I just ordered a couple of these: http://www.atlantalightbulbs.com/ecart/10Browse.asp based on everyone's (almost everyone's) recommendations here.


----------



## Mike_E_P (Jan 15, 2008)

i would prefer Compact florescent since i just bought a kit for $70


----------



## hoppycalif (Apr 7, 2005)

Lets try the link again: http://www.atlantalightbulbs.com/ecart/10Browse.asp These are compact fluorescent. For some reason the link didn't work right, but I checked this one a couple of times and it went to the right place both times.


----------



## Left C (Jun 14, 2005)

I think Hoppy is trying to link the GE 9325K 55w bulbs.
http://www.atlantalightbulbs.com/ecart/nw012104/55WAQUARIUMBULB.htm

I got mine from: http://lightbulbsdirect.com/Merchan...=PROD&Store_Code=001&Product_Code=F55BX-AR-FS

Check this link out: http://www.aquaticplantcentral.com/forumapc/science-aquatic-lighting/723-9325k-difference.html


----------



## Mike_E_P (Jan 15, 2008)

those 9325k have a nice price, do you use them? and if so how do they look?


----------



## hoppycalif (Apr 7, 2005)

Left C said:


> I think Hoppy is trying to link the GE 9325K 55w bulbs.
> http://www.atlantalightbulbs.com/ecart/nw012104/55WAQUARIUMBULB.htm
> 
> I got mine from: http://lightbulbsdirect.com/Merchan...=PROD&Store_Code=001&Product_Code=F55BX-AR-FS
> ...


Yes, that is the right place right bulb! That link works very strangely - I checked it three times, the last being after my post appeared here, and always went to the right page. But, now it goes to the wrong page again. Anyway, the link above is what I bought, and I haven't tried (or received) them yet.


----------



## Mike_E_P (Jan 15, 2008)

cool, tell me how you like them when you hook em up


----------



## Left C (Jun 14, 2005)

Mike_E_P said:


> cool, tell me how you like them when you hook em up


Did you get a chance to look at the link that I sent you showing pics of different PC bulbs on the same aquarium(s)?


----------



## hoppycalif (Apr 7, 2005)

Mike_E_P said:


> cool, tell me how you like them when you hook em up


I just replaced a 6700K AHS bulb in my hood with a 9325K bulb. WOW! The difference is unbelievable. I now have one 6700K and one 9325K bulb in the hood, and the colors in the tank look very much stronger. The red colors in the fish, plant stems and leaves stand out as red, instead of just slightly reddish. After a few days I will install the second bulb, but I don't want to make too great a lighting change all at once.

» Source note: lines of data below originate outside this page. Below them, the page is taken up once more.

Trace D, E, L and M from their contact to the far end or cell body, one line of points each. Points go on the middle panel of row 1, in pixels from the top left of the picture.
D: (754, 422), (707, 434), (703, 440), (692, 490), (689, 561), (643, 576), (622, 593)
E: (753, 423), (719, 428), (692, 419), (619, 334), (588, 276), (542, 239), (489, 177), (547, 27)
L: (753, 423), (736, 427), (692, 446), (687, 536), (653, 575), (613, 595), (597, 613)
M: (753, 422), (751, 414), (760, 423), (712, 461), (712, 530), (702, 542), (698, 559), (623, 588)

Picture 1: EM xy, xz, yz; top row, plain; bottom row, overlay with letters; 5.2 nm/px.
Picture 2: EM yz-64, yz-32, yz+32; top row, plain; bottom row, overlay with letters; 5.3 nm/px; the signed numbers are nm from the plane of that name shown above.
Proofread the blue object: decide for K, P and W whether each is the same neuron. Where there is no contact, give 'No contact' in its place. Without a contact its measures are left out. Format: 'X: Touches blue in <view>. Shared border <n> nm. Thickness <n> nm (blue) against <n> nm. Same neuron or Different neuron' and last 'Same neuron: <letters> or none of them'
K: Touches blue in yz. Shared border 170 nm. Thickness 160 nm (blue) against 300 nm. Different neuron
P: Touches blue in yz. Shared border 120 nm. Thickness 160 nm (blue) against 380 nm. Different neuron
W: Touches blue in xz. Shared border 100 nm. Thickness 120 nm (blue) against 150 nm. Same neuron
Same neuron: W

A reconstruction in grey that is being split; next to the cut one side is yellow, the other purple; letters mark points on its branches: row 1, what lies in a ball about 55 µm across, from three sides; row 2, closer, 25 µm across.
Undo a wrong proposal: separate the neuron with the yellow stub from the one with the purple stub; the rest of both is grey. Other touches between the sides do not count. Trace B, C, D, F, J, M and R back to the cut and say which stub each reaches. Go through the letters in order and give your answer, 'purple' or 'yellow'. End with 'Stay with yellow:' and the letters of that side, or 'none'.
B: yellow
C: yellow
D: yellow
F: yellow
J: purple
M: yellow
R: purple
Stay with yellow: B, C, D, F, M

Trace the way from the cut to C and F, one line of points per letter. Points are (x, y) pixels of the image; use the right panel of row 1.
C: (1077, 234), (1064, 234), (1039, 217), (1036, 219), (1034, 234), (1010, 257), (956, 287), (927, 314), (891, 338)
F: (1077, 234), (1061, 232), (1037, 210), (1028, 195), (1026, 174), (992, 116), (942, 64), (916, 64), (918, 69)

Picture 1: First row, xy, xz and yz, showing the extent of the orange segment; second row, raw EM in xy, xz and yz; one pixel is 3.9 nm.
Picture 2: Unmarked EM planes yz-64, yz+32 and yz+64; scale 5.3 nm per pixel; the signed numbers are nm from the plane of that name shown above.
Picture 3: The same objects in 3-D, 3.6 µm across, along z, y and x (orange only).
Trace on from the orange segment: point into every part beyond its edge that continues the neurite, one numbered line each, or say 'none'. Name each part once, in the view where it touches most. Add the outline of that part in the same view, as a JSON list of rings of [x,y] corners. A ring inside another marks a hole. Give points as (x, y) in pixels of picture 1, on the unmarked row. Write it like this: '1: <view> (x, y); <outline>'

This is much better than I expected.


----------



## Newt (Apr 1, 2004)

You might want to consider the philips PL-L/950 over the 6700K. It has less green and a very high CRI of 92. It is a 5300K 55w bulb. You can get them for $14 and change. I am at work and have forgotten the website. I will insert a link this evening. It has a nice white light.
Here it is:http://www.1000bulbs.com/32542/


----------